Grand Theft Auto used to be one of a kind - a frontier city, lawless and free. Nowadays, though, the open world genre is almost as populous and prosperous as the FPS. Everybody, his uncle and his uncle's dog wants a crack, whether it's superheroic gadding about, sweaty tussles in the African underbrush or a murderous whistlestop tour of 15th century Rome.
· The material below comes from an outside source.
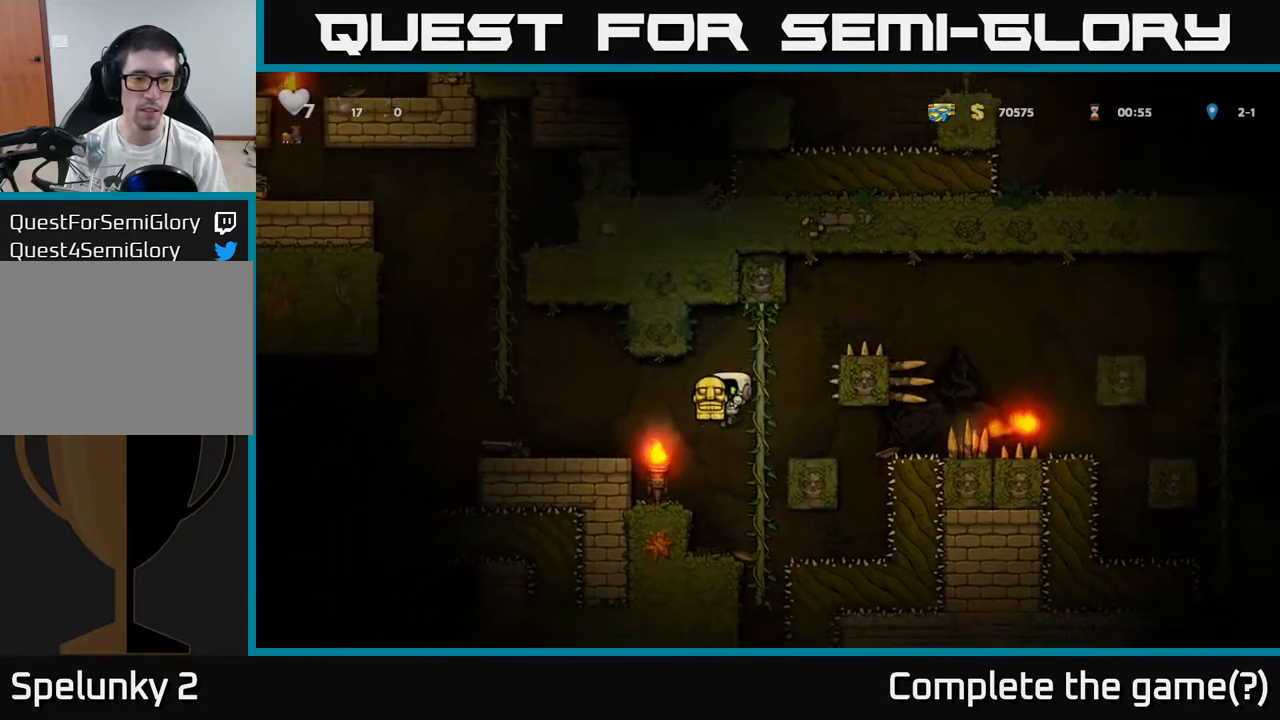
{"dt_ms": 500, "buttons": [], "left_stick": "center", "events": [[167, "left_stick", "center"], [250, "A", "down"], [367, "left_stick", "left"], [400, "A", "up"], [483, "left_stick", "center"]]}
GTA's star remains untarnished - the fourth game is still probably the finest urban open-worlder on Xbox 360, despite the raucous success of THQ's Saints Row. But four years post-release, other games have overtaken it in key respects. Rockstar would do well to heed the example of the below games in particular.
1. Batman: Arkham City
Side content with structure
Arkham City does a lot of things extraordinarily well, but what I most like about it as that it doesn't compromise on sophistication for the sake of breadth. When the shift to true-blue open worldliness was announced, I feared that removing the Asylum's walls would cost the game depth in terms of peripheral tasks and objectives. I feared that Batman's abilities and gizmos would be smeared across a personality-lite roster of collectables, punch-ups and bitty encounters. Miraculously, the game remains as dense with challenge as its predecessor - denser, in fact, thanks to an expanded Riddler sidestory and puzzles. Grand Theft Auto 5 probably won't beat Batman for gadgets, but I hope it'll similarly craft meaty scenarios around tangential goals.
2. Saints Row: The Third
A taste for idiocy
In Grand Theft Auto: Vice City, you get to chainsaw traitorous mafia stooges and guzzle slow-motion pills which bestow the strength to punch innocent/not-so-innocent bystanders over buildings. The fourth game offers a decent amount of comedy, but it's comedy of the drier, less wantonly slapstick sort, and tickled as we are, we can't help missing the absurdities of older games. Saints Row has filled that particular niche - filled it with party poppers, sewage and dildos. Time to take toilet humour back.